### Brief
Reproduce verbatim the lines between the one holding "table_cell For information only. Switches" and the one holding "table_cell Optional [332, 360, 469, 446]", inclusive.

### Entries supplied
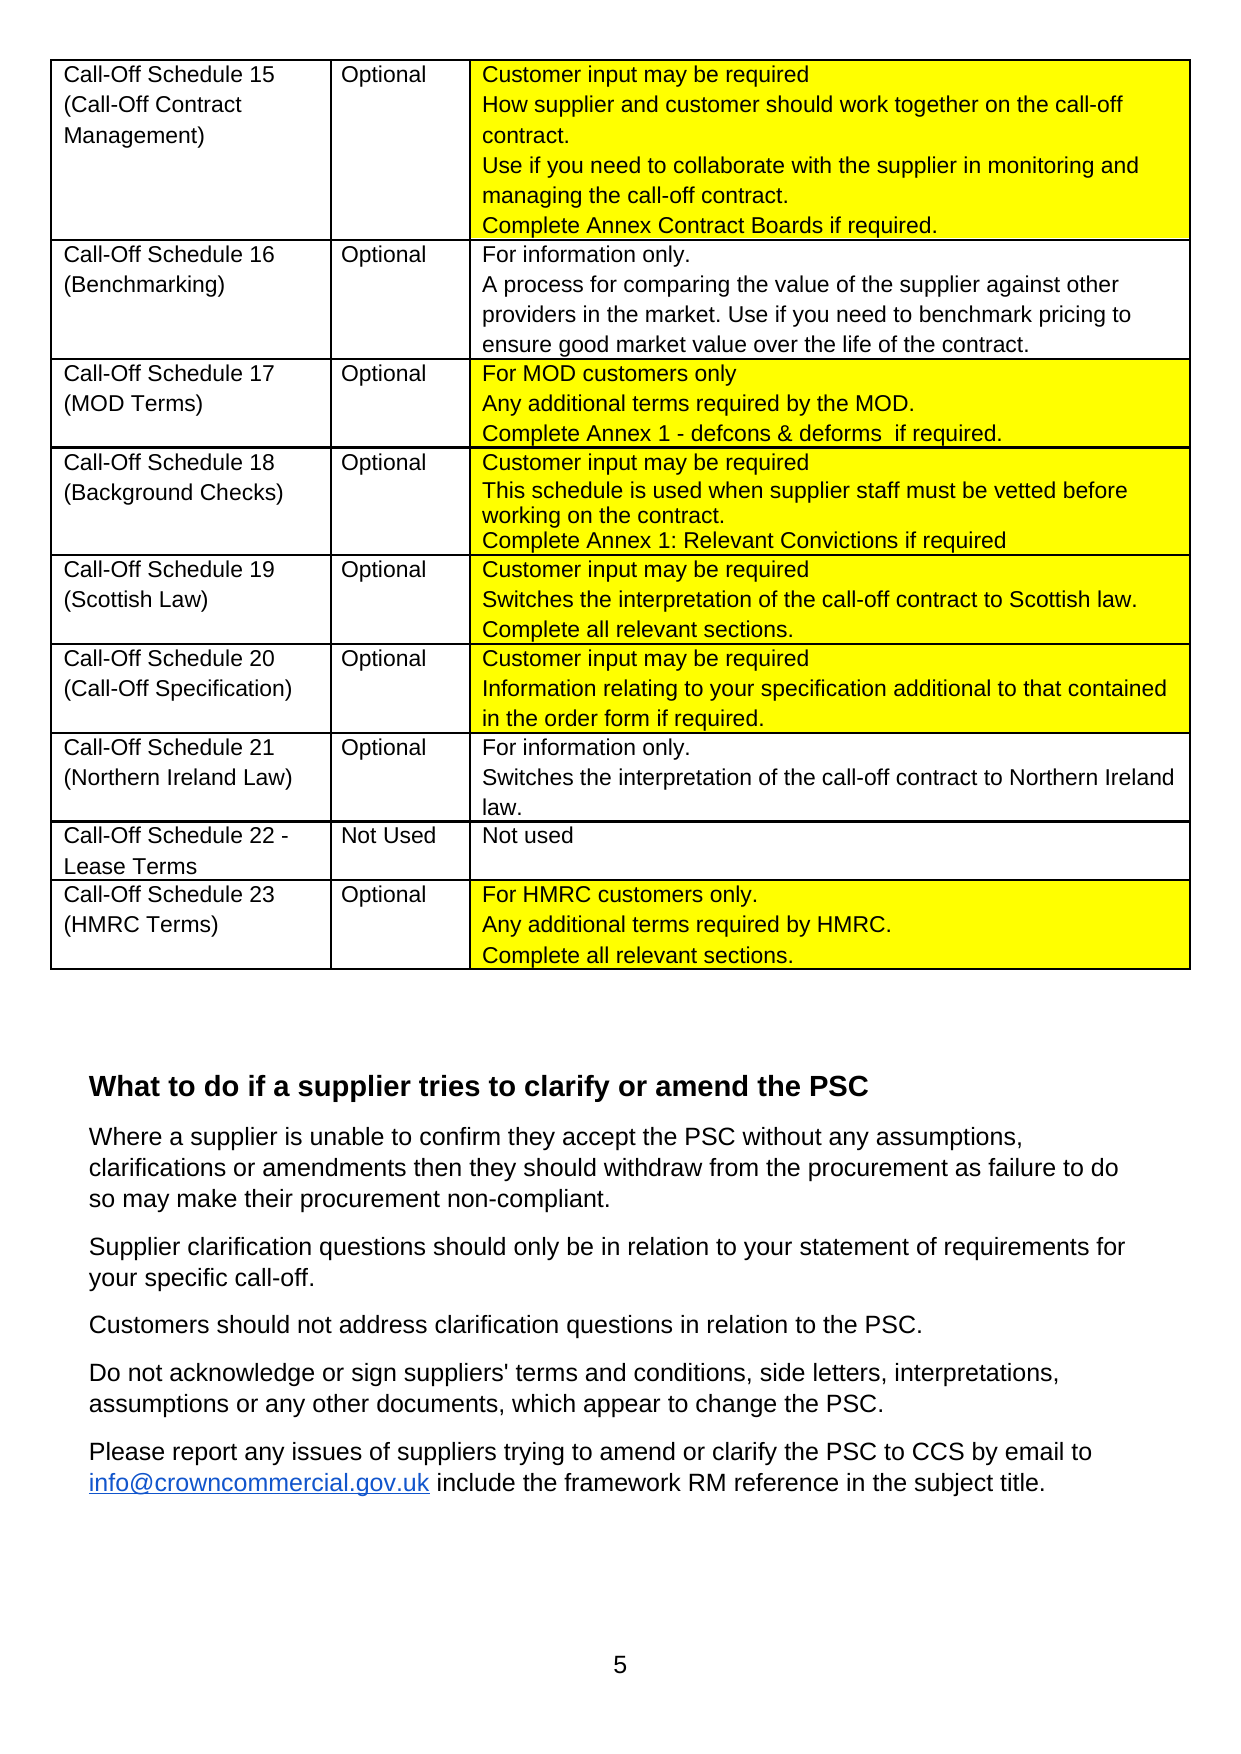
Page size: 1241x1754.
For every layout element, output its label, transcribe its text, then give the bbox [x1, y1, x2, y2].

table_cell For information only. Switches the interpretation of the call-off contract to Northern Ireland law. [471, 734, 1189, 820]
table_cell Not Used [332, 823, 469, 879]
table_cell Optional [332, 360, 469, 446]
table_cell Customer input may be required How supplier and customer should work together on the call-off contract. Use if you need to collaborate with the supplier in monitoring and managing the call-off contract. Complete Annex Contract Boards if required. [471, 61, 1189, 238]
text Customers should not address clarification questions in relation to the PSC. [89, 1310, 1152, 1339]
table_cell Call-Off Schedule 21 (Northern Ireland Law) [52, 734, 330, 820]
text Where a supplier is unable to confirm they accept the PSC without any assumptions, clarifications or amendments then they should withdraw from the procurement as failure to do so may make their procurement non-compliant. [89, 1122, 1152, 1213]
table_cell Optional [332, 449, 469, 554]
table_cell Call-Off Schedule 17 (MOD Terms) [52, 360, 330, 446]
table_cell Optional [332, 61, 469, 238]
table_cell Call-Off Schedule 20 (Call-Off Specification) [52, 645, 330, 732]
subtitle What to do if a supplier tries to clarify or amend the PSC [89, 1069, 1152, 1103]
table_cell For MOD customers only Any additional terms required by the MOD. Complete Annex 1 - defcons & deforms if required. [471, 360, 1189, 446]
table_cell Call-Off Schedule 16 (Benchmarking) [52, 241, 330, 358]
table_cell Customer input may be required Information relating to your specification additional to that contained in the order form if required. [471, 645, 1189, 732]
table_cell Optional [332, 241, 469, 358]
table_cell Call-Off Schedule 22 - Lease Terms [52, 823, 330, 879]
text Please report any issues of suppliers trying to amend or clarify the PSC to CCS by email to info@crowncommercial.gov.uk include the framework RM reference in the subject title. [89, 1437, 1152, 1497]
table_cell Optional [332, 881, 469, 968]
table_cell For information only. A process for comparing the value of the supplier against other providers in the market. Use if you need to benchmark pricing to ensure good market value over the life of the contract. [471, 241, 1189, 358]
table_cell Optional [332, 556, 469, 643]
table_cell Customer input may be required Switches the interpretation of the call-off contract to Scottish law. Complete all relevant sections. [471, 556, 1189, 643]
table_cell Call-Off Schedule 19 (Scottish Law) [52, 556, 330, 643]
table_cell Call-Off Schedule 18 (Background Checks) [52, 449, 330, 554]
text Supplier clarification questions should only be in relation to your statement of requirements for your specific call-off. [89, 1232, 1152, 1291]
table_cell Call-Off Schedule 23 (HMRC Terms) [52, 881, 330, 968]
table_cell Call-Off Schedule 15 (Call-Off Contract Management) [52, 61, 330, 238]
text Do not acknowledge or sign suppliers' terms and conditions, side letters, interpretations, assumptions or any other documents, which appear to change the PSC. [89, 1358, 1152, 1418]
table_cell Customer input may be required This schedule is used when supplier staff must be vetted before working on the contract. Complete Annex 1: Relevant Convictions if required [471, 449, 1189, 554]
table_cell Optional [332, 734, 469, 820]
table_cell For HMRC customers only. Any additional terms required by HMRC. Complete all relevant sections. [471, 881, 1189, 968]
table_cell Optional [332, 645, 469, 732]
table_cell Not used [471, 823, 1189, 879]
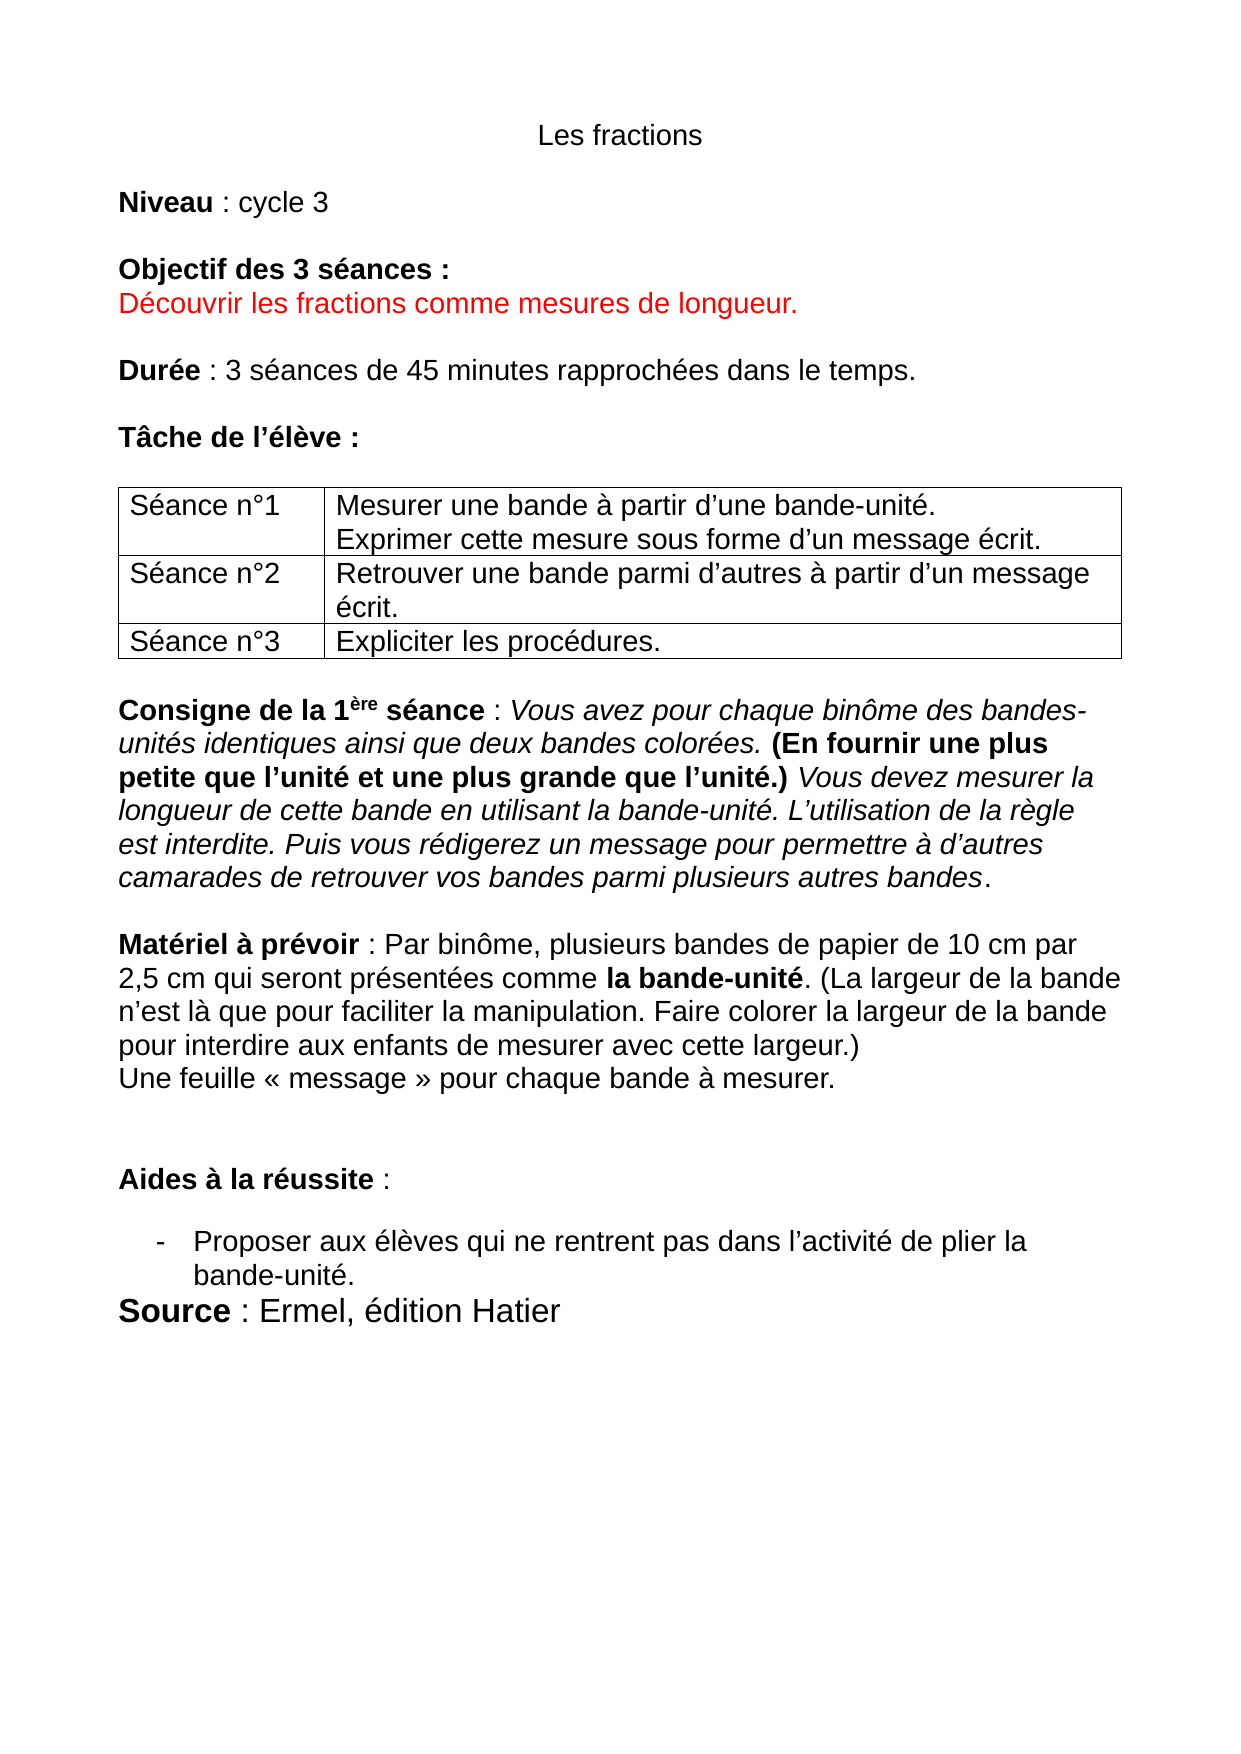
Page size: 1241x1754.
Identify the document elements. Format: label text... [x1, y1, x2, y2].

==

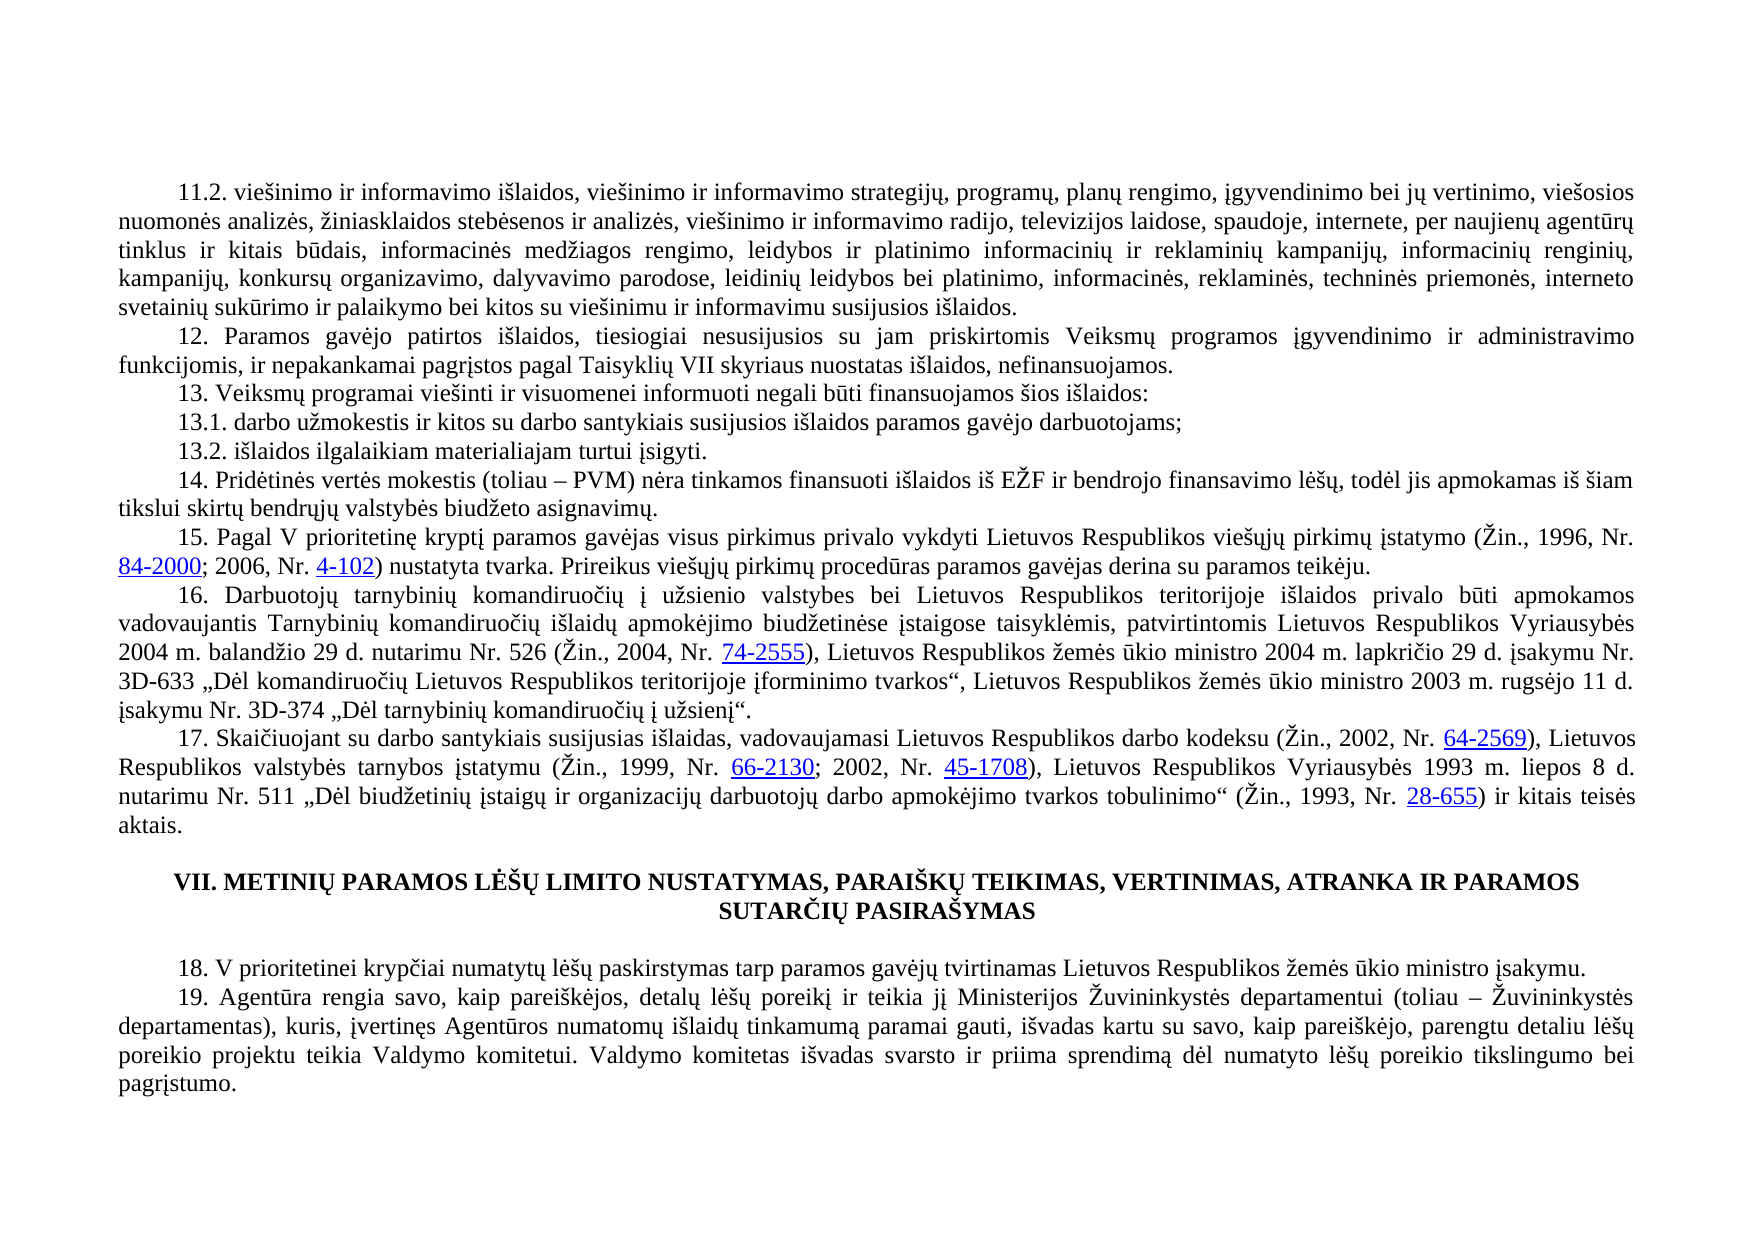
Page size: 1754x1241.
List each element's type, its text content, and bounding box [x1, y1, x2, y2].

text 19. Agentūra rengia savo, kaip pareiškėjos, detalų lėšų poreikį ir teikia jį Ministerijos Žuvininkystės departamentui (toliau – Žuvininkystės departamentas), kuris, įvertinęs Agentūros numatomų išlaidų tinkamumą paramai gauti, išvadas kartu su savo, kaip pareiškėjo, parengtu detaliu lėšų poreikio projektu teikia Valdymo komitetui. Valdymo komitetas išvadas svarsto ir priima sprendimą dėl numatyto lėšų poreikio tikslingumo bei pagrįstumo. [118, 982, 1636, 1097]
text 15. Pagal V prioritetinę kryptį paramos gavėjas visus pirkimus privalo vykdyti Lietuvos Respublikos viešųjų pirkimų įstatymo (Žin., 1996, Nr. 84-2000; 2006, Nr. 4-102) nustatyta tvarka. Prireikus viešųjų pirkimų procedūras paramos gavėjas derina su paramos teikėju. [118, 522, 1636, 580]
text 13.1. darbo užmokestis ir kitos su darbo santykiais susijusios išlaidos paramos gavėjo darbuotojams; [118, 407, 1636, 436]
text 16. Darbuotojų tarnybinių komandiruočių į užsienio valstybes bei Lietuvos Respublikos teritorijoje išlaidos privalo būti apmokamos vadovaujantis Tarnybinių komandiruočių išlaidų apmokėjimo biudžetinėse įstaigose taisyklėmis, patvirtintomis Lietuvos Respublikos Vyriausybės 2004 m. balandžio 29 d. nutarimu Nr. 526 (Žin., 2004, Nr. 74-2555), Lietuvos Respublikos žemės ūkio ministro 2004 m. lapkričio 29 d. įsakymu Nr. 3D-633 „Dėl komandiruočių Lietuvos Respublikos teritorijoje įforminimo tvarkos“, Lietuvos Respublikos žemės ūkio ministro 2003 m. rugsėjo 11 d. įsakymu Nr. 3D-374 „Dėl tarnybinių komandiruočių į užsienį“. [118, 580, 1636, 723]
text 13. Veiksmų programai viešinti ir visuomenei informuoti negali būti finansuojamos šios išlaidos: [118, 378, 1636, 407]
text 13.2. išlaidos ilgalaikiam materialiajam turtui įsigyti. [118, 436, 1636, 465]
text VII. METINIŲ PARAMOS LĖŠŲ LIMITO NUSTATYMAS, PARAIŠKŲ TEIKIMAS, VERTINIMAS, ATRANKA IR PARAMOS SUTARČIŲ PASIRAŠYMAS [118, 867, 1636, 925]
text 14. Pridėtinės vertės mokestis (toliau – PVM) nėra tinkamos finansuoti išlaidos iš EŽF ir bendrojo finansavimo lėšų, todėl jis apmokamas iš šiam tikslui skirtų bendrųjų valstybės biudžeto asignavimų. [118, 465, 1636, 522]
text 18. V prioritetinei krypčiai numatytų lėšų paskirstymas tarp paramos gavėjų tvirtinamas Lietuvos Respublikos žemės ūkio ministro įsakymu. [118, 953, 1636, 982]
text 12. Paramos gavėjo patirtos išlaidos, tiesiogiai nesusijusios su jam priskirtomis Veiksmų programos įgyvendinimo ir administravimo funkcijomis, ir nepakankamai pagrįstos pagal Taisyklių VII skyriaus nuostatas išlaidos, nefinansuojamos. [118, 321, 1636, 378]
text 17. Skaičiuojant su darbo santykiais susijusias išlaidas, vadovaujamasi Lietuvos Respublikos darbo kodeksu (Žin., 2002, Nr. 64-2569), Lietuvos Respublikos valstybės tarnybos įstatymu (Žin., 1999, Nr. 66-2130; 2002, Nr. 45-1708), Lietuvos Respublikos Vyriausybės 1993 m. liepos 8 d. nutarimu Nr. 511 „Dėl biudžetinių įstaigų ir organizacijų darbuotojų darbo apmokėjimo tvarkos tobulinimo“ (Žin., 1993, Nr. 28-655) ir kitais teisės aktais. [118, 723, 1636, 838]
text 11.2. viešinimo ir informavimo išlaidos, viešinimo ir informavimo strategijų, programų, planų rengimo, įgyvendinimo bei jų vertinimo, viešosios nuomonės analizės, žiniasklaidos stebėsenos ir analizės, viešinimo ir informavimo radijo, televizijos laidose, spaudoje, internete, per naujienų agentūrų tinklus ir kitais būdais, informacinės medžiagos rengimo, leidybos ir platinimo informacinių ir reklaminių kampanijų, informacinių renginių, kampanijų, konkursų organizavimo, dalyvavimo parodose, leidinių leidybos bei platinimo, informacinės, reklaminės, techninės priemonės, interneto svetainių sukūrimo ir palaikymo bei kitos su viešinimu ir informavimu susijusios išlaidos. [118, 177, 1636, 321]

### Solution
table_cell For information only. Switches the interpretation of the call-off contract to Northern Ireland law. [471, 734, 1189, 820]
table_cell Not Used [332, 823, 469, 879]
table_cell Optional [332, 360, 469, 446]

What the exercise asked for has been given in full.